• **Required work**
Rewrite the listing lines below, from the line with "Ein neuer Duft für den Sommer" up to and including the line with "Österreich, Deutsch", putting "Winter" in place of "Sommer" and leaving everything else unchanged.

• **Records for this exercise**
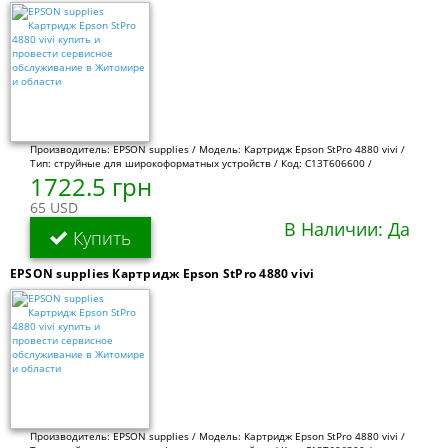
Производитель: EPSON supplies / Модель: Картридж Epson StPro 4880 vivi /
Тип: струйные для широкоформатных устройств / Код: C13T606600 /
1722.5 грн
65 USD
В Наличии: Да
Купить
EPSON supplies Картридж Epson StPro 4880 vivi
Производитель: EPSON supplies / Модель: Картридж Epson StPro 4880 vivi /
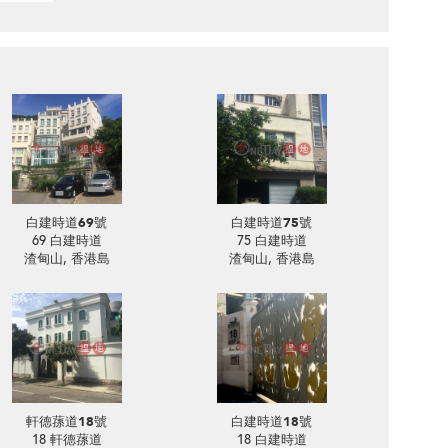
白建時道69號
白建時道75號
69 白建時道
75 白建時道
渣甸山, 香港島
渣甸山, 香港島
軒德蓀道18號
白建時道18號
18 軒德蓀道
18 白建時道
---
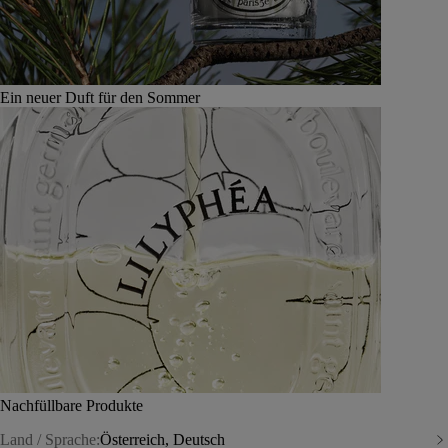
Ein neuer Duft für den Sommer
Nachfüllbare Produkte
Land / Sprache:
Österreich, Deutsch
* * *
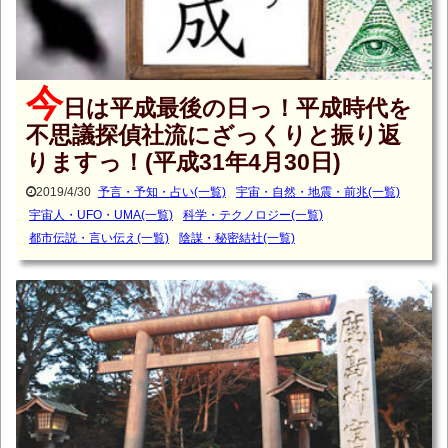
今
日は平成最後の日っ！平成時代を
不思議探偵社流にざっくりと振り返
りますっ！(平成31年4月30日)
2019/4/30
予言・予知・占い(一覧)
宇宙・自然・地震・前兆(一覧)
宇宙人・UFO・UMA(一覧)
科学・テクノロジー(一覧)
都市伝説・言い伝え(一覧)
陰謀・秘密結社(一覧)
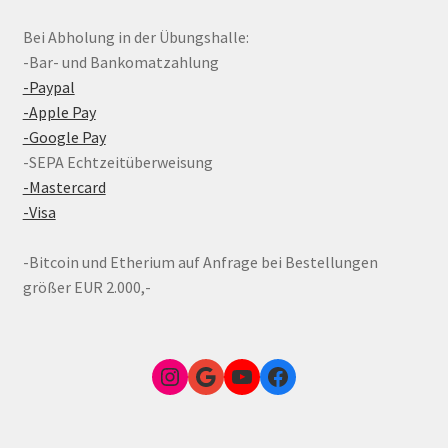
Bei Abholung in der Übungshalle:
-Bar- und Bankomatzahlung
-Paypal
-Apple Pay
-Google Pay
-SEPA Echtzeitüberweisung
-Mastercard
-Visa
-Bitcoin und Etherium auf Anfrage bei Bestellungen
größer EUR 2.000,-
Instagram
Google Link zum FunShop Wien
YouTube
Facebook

• **Answer space**
Ein neuer Duft für den Winter
Nachfüllbare Produkte
Land / Sprache:
Österreich, Deutsch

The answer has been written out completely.